Task directions: Spot each line in the records below where the word "network" occurs, then copy it.

Supplied material:

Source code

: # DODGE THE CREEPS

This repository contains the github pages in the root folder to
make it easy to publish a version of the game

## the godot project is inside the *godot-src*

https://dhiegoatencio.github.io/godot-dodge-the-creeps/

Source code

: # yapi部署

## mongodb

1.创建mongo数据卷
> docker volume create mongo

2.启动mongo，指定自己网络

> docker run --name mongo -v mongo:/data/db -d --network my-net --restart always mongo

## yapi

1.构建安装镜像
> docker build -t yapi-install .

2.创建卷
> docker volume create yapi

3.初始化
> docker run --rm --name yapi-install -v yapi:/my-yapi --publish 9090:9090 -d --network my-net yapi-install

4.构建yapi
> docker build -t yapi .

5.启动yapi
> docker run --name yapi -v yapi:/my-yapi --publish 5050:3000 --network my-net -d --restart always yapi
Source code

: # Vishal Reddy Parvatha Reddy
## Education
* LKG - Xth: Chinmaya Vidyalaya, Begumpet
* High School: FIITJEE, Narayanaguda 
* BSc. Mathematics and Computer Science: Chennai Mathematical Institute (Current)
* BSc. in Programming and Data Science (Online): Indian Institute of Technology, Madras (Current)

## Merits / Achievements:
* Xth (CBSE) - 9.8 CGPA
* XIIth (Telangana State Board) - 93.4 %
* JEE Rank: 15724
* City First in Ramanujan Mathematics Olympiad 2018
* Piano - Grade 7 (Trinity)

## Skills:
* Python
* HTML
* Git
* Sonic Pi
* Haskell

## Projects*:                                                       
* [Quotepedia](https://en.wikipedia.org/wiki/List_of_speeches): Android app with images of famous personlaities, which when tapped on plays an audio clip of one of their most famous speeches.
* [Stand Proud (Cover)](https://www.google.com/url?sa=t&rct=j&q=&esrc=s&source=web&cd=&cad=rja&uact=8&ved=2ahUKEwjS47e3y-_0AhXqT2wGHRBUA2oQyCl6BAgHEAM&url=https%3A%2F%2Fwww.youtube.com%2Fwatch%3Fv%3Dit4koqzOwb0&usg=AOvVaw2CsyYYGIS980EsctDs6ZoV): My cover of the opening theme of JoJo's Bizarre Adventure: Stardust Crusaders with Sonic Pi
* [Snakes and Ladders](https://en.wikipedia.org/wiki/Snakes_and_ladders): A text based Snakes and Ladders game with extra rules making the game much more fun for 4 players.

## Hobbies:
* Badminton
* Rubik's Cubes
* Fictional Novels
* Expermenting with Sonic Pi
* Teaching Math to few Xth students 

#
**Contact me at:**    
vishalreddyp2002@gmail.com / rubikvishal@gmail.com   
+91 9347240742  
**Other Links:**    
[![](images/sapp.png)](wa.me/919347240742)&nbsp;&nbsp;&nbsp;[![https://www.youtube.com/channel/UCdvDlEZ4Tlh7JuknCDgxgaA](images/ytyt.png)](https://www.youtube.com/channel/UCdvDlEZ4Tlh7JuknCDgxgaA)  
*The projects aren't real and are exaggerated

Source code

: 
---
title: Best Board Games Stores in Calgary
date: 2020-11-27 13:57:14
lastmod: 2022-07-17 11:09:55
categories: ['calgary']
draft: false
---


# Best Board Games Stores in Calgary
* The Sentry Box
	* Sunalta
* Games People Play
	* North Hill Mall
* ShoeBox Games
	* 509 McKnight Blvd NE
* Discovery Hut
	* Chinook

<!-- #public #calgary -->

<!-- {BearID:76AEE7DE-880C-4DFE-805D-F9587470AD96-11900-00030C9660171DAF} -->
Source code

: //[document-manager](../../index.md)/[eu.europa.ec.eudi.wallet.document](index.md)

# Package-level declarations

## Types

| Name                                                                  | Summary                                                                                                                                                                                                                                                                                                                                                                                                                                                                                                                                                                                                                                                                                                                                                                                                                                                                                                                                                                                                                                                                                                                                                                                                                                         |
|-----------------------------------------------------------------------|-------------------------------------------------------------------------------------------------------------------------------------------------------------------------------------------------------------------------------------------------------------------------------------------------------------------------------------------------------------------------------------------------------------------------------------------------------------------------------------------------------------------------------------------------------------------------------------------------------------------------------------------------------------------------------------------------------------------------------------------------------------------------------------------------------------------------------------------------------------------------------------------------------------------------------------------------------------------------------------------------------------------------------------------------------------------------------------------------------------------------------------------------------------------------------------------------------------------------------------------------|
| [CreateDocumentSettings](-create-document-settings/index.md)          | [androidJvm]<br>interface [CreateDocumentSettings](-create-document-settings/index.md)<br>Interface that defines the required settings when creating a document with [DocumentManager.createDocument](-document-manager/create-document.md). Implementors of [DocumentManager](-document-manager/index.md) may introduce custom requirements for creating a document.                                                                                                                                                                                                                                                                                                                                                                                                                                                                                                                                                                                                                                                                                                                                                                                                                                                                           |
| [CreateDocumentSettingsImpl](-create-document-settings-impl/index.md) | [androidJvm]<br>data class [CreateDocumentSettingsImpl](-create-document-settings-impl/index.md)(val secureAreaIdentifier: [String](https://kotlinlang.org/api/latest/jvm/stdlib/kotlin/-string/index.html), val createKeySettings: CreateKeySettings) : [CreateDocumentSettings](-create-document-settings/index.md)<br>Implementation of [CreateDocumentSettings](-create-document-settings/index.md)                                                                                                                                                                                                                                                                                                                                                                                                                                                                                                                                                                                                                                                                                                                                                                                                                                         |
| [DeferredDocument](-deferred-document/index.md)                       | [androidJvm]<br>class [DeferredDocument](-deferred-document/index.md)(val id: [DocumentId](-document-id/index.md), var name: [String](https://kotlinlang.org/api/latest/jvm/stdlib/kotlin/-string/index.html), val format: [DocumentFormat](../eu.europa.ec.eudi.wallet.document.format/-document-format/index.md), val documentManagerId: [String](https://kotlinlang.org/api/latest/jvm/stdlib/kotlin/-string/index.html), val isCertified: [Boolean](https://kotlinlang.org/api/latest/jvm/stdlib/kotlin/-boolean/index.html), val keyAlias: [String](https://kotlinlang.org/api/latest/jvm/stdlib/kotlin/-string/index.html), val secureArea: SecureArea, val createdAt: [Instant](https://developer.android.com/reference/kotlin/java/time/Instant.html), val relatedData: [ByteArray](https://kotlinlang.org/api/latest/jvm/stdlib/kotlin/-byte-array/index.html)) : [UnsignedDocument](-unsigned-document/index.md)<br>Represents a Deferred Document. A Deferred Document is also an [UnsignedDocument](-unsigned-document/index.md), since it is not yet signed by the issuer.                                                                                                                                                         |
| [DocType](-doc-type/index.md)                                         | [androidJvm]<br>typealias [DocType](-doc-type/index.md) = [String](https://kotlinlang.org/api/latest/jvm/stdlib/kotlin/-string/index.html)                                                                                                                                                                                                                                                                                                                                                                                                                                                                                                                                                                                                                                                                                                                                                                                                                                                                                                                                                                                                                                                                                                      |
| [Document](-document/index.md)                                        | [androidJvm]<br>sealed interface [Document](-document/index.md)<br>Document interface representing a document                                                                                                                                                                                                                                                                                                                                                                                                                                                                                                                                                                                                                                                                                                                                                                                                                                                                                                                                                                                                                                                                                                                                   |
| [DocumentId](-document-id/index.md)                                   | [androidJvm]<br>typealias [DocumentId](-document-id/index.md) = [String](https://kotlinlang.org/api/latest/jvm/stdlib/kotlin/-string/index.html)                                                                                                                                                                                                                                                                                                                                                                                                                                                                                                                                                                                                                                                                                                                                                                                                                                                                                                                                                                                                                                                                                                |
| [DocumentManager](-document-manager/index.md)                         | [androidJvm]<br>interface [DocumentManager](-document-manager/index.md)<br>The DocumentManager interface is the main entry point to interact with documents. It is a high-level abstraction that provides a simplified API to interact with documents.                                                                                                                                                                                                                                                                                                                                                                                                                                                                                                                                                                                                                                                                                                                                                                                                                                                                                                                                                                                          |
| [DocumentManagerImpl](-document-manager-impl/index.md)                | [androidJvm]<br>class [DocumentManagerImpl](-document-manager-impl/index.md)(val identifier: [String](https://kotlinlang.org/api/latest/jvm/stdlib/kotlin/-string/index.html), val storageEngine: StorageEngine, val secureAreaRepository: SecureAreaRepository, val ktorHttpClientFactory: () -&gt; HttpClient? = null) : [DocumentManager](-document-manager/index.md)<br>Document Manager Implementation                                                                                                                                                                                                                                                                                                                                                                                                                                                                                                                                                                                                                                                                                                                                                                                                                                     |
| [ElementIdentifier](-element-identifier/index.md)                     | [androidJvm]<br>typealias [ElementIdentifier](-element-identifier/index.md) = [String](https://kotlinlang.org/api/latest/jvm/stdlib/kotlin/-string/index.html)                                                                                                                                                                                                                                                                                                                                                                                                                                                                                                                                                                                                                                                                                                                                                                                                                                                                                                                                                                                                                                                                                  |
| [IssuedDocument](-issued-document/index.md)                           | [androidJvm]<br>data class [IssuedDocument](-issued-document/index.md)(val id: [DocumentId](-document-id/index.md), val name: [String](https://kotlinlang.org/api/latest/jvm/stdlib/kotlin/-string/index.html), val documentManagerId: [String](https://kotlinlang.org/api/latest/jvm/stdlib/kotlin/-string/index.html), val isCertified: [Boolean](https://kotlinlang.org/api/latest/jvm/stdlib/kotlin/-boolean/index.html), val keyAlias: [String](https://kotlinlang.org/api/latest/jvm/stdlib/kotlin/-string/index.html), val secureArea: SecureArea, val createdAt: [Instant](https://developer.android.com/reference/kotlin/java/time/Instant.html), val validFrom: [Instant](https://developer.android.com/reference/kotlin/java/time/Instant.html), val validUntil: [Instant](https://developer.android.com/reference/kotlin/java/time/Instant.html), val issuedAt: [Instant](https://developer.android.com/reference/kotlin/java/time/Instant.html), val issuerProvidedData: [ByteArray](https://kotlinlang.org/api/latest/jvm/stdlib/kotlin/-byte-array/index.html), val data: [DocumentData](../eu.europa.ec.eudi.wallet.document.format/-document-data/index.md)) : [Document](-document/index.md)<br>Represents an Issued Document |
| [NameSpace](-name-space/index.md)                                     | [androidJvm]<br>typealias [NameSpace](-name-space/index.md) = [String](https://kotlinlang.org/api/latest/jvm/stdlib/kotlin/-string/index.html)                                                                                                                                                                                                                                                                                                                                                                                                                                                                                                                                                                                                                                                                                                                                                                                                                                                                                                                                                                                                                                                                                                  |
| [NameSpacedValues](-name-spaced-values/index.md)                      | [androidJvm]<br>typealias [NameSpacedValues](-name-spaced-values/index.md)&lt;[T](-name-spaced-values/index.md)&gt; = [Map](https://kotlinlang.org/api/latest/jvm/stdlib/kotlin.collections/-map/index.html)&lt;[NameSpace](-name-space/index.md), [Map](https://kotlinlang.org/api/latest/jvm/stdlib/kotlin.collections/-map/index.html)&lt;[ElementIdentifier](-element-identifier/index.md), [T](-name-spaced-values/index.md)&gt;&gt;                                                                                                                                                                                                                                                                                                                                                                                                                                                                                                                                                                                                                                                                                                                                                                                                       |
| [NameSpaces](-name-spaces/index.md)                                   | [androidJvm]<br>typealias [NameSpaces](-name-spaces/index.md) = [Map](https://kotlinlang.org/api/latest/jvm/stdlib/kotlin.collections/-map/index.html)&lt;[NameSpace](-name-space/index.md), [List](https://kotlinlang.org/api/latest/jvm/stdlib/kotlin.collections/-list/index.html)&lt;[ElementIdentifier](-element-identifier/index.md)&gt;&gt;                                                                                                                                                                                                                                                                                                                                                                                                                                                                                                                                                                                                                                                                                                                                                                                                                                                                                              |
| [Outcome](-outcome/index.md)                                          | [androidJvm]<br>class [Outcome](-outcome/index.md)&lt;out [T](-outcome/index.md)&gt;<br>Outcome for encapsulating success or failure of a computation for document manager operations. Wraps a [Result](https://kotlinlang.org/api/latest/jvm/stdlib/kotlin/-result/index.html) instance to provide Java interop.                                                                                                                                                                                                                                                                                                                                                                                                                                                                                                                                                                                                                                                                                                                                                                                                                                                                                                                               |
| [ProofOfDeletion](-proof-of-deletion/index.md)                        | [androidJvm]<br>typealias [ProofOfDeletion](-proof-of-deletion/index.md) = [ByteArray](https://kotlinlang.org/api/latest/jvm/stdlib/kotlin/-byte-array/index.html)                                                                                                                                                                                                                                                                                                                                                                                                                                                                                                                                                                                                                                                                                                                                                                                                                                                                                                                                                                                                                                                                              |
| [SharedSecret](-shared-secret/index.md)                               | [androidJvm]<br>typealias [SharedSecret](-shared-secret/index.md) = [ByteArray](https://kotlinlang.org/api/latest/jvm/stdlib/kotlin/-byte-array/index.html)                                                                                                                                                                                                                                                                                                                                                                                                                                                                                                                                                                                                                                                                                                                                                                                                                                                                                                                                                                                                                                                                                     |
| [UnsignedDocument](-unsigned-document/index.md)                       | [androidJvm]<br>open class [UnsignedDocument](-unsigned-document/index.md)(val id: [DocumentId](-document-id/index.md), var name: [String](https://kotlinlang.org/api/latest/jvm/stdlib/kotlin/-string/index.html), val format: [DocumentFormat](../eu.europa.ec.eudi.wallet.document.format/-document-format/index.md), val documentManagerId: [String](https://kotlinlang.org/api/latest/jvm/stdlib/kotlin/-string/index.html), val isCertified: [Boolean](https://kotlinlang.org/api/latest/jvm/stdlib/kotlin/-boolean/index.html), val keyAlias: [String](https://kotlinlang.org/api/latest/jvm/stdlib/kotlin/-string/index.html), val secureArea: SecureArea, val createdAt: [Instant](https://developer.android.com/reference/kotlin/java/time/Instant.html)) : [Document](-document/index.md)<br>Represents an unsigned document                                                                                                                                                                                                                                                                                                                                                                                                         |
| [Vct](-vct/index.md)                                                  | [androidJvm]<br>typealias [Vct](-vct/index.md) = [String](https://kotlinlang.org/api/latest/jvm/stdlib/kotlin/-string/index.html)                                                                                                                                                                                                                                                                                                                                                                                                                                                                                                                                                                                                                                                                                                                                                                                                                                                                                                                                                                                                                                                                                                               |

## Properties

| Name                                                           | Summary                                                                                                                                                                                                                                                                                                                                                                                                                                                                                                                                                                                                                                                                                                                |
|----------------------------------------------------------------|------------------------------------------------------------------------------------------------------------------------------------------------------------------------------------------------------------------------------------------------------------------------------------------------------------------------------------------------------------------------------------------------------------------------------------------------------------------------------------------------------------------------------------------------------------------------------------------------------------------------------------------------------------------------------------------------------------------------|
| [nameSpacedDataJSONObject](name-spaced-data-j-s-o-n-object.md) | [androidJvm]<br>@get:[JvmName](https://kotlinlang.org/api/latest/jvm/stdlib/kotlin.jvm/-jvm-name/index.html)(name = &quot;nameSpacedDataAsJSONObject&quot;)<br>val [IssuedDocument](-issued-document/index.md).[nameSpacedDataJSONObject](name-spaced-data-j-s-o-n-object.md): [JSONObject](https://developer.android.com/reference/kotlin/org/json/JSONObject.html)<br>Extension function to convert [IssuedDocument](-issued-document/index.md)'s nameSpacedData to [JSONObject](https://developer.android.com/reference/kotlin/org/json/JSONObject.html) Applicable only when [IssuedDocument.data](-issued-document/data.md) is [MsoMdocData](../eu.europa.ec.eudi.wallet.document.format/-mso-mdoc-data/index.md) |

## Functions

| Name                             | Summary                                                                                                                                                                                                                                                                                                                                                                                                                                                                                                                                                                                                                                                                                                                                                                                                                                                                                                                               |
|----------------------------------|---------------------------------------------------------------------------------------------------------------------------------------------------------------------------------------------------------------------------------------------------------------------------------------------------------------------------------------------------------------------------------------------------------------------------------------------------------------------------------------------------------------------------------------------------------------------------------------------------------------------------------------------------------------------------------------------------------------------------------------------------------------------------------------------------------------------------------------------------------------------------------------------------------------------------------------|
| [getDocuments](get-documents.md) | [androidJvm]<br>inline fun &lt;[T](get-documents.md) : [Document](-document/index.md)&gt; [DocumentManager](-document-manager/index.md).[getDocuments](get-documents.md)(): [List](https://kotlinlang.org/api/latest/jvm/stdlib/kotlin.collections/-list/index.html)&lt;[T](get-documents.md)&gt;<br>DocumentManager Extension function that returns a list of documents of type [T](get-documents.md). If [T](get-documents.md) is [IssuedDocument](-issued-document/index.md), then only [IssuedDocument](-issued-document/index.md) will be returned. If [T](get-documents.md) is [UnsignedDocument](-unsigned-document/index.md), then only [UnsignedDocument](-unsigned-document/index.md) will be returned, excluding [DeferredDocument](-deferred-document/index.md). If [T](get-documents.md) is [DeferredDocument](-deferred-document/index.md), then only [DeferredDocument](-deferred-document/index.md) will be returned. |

Reply to the task:
> docker run --name mongo -v mongo:/data/db -d --network my-net --restart always mongo
> docker run --rm --name yapi-install -v yapi:/my-yapi --publish 9090:9090 -d --network my-net yapi-install
> docker run --name yapi -v yapi:/my-yapi --publish 5050:3000 --network my-net -d --restart always yapi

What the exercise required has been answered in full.